Dear corazon of mine: would you please shut up? You are driving me insane with the constant chatter, I am starting to find really irritating the pounding on the ears. Yes yes I know, you miss talking to her until dawn, and having her around just to share time and space but this is getting ridiculous.
I mean I understand and I feel for you but this is getting out of hand, yes her voice resides inside my head, and I see her eyes everywhere and when the sun hits in a full front assault I can only see the color of her hair reflected on. But still that is no reason to drive me insane remember I am the one carrying you around. You are like a lump of hot coal trapped inside an iron box, burning forever more feverishly.
Yes I miss her too, but this constant adrenaline rush, and the infinite loop of memory is not helping anyone. Yes I miss her voice, and the touch of her fingertips when we accidentally touch, and looking into those deep eyes and realize that she’s everything that I could possibly ever ask the heaven for a partner. Yes, I miss the conversations, and the way she makes me feel, and her laugh, and those little details on her skin, a starred sky of freckles, and I am not even going to mention the little two holes in her back because the last time I did I think I died a little knowing I couldn’t gaze upon them at will.

--------------------

Goals:
A) In the letter to the heart, what does the writer compare the heart to?
B) Copy the letter to the heart word for word, starting at "I mean I understand" and ending at "forever more feverishly.".
C) Does the letter to the heart agree with each statement? (i) The writer misses the conversations with her. (ii) The writer says the heart carries the writer around. (iii) The writer describes her freckles as a starred sky. Answer yes or no for each and quote the words that decide it.

Excerpted records:
--------------------

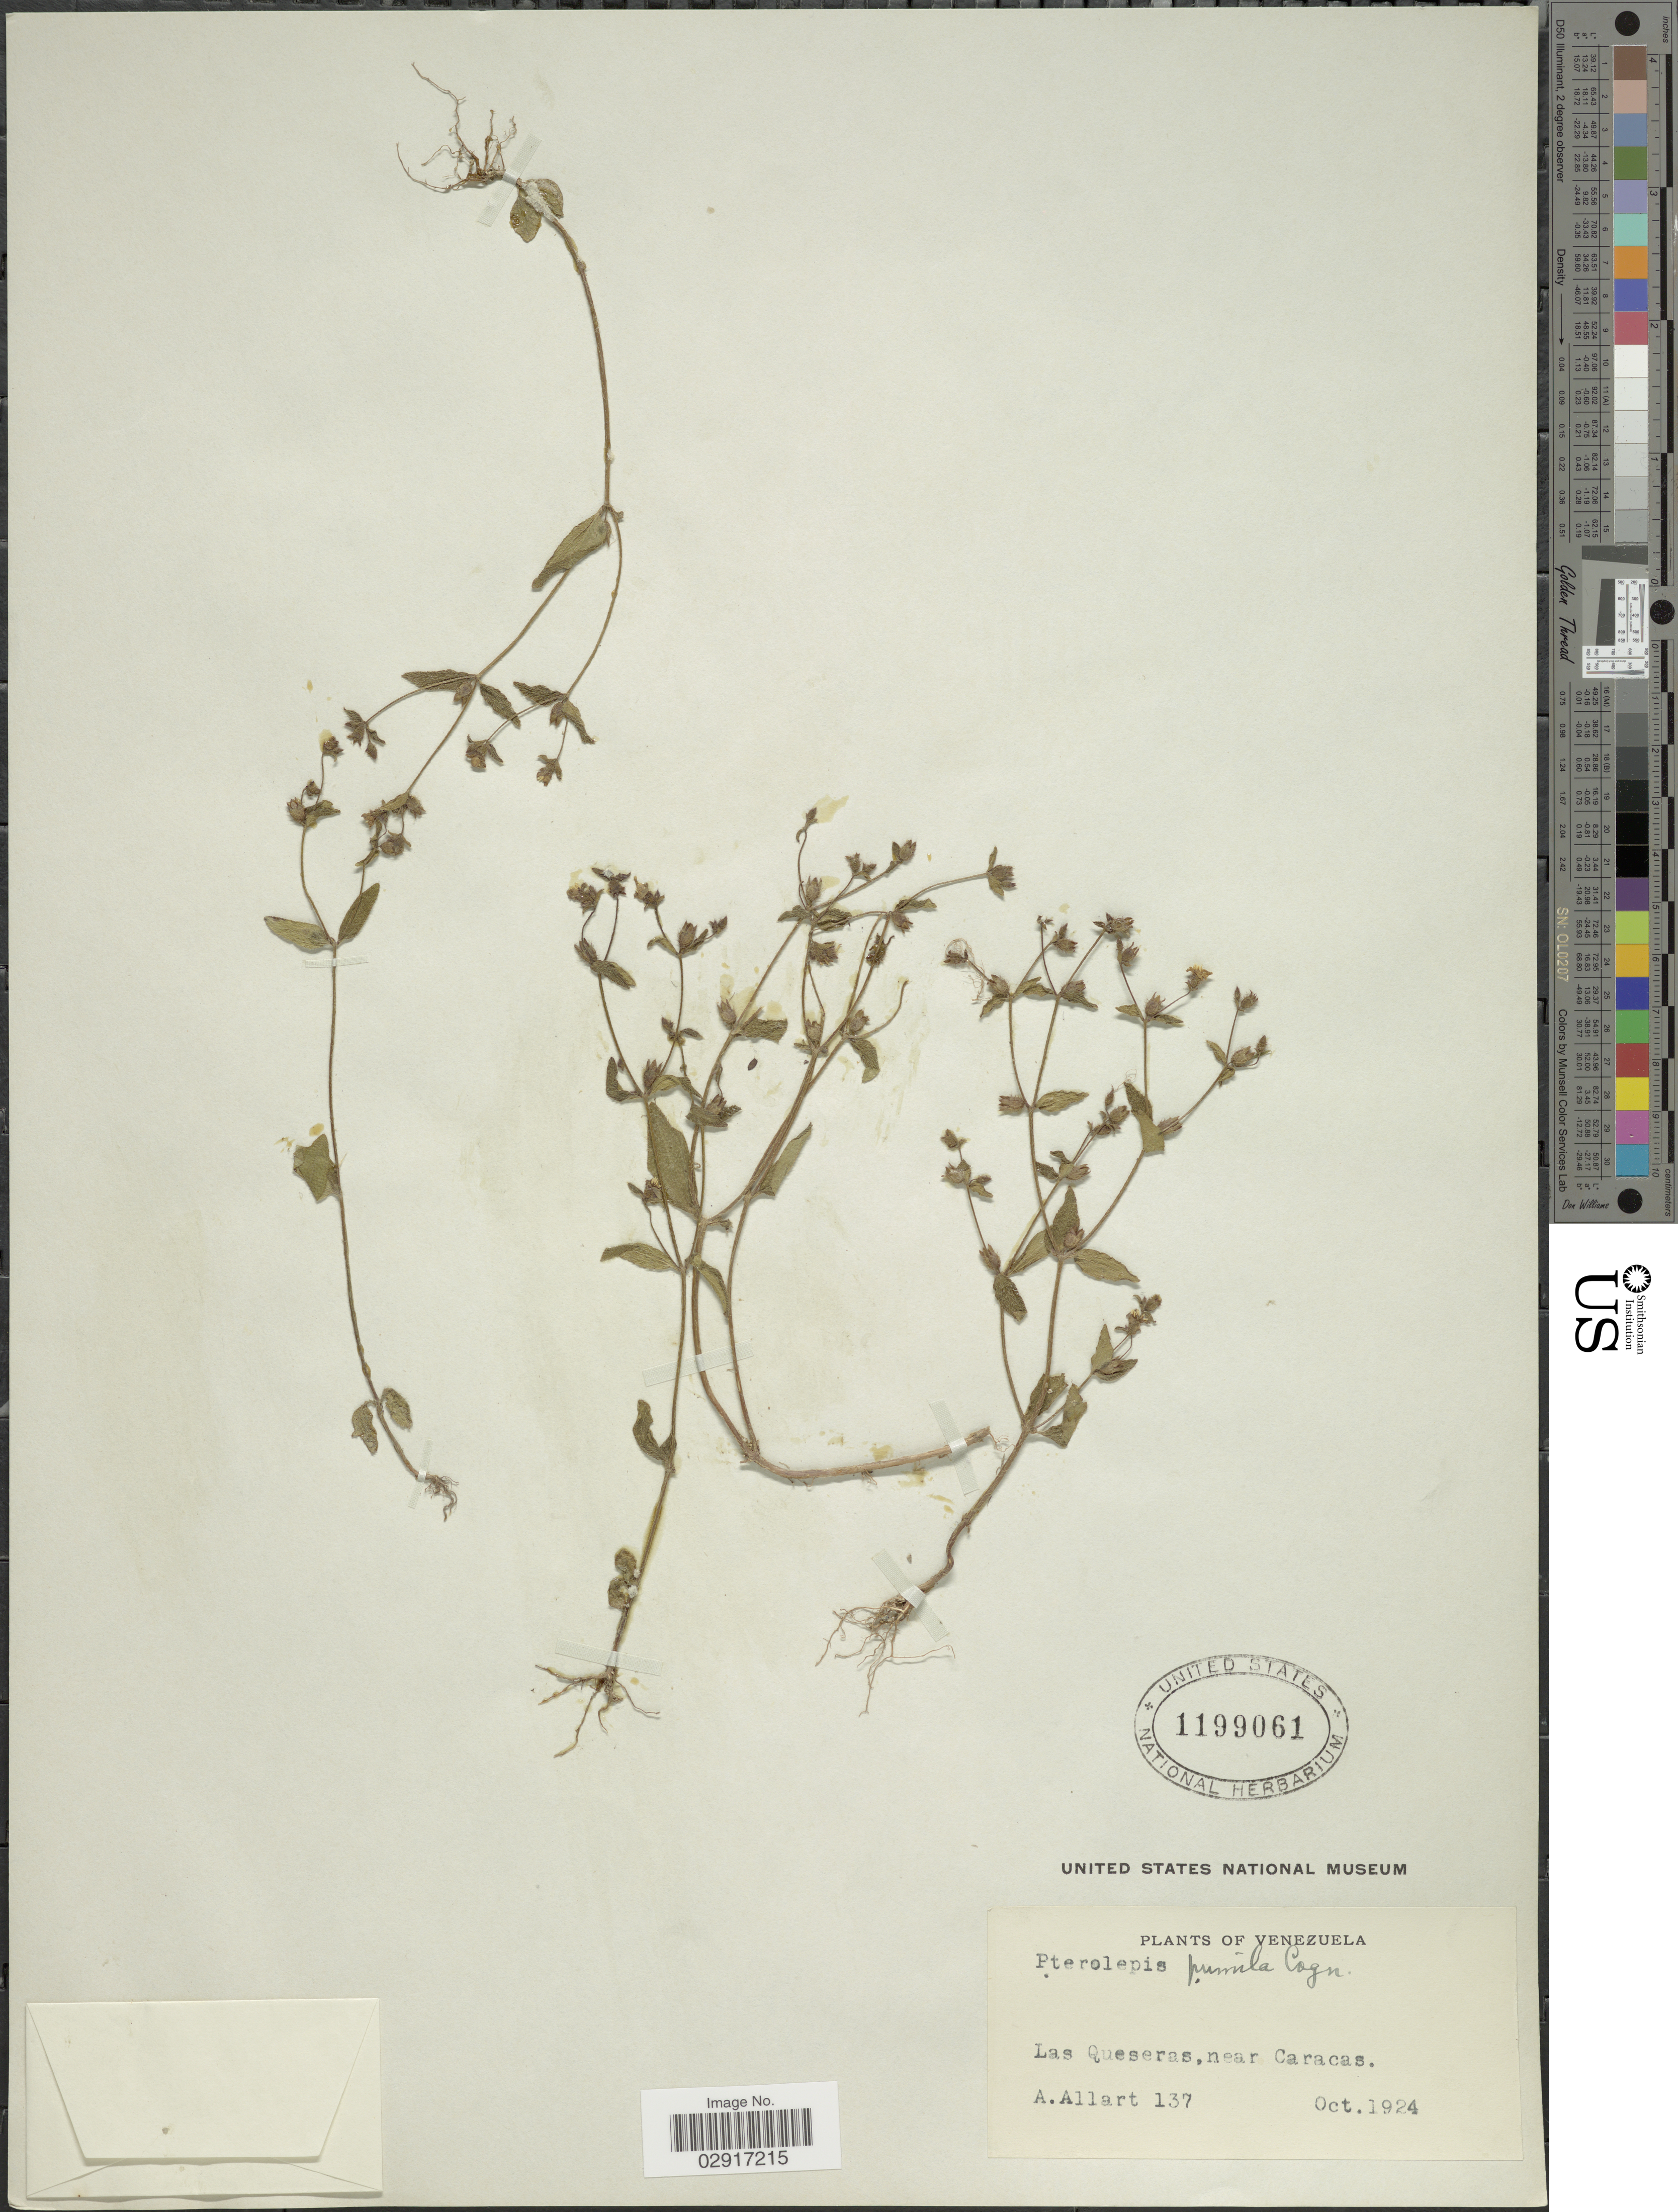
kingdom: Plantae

--------------------

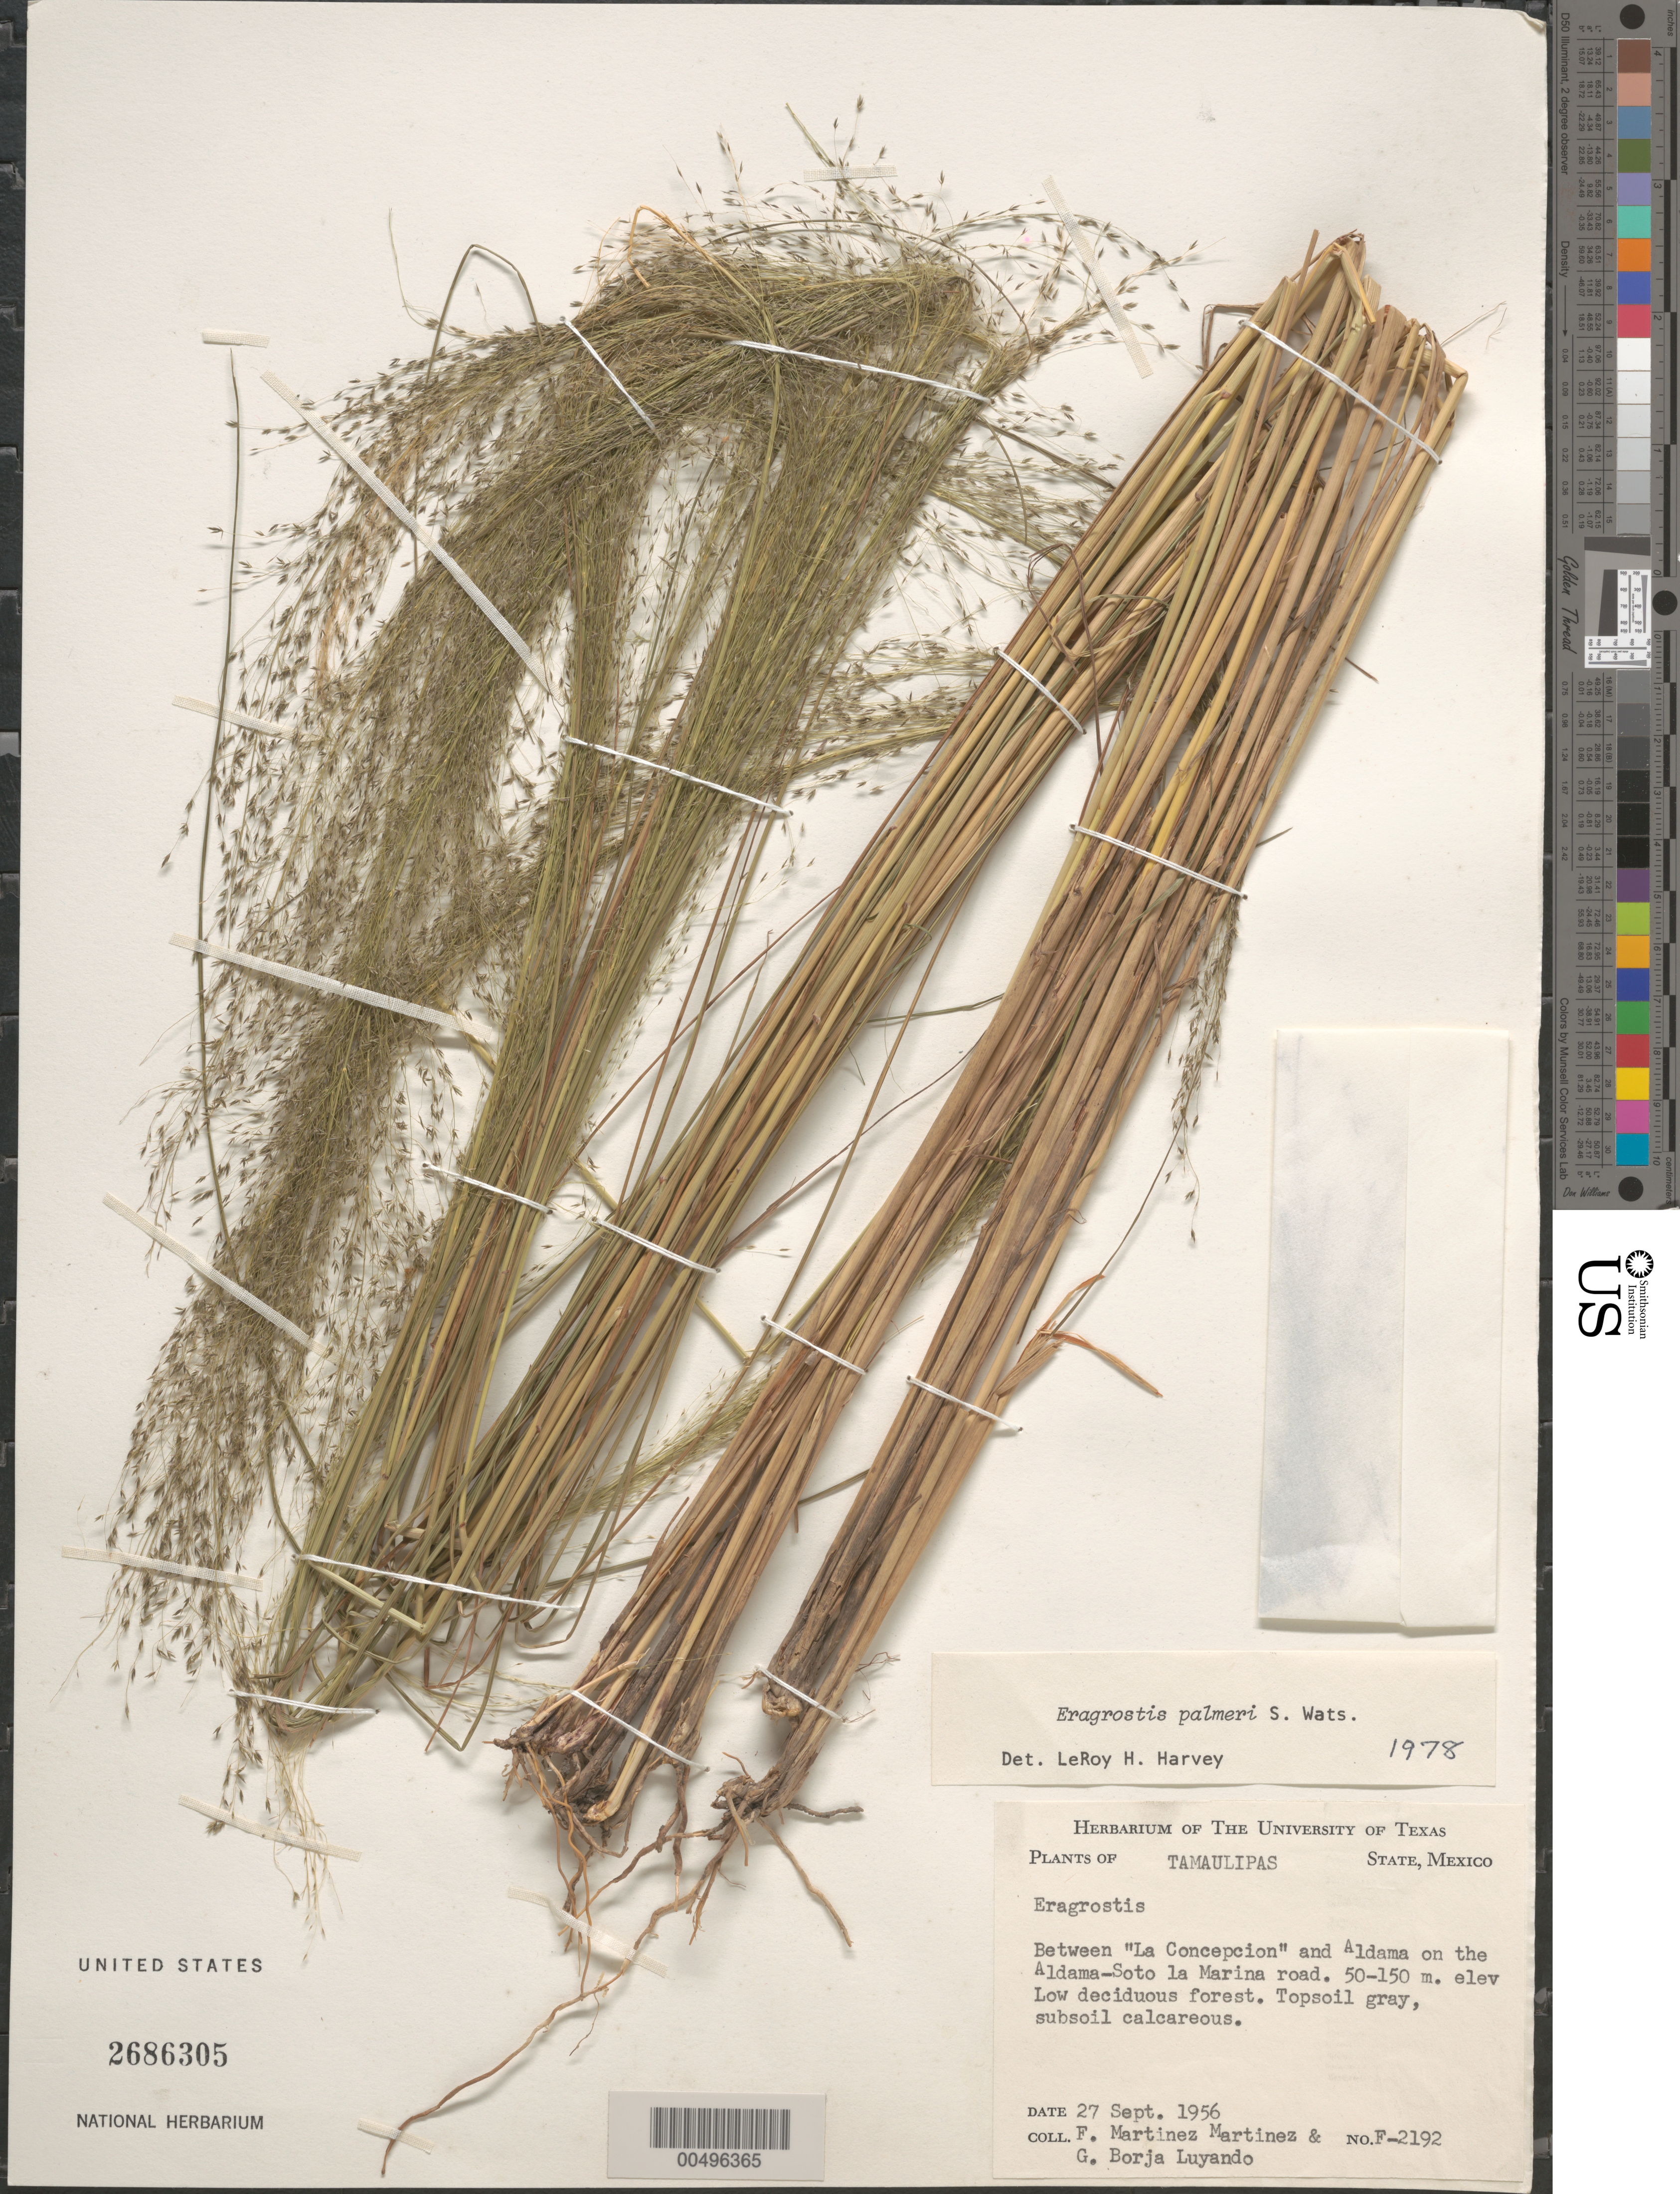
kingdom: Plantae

--------------------

Solutions below:
A) A lump of hot coal trapped inside an iron box, burning forever more feverishly.

B)
I mean I understand and I feel for you but this is getting out of hand, yes her voice resides inside my head, and I see her eyes everywhere and when the sun hits in a full front assault I can only see the color of her hair reflected on. But still that is no reason to drive me insane remember I am the one carrying you around. You are like a lump of hot coal trapped inside an iron box, burning forever more feverishly.

C)
(i) Yes: "Yes, I miss the conversations"
(ii) No: "remember I am the one carrying you around"
(iii) Yes: "a starred sky of freckles"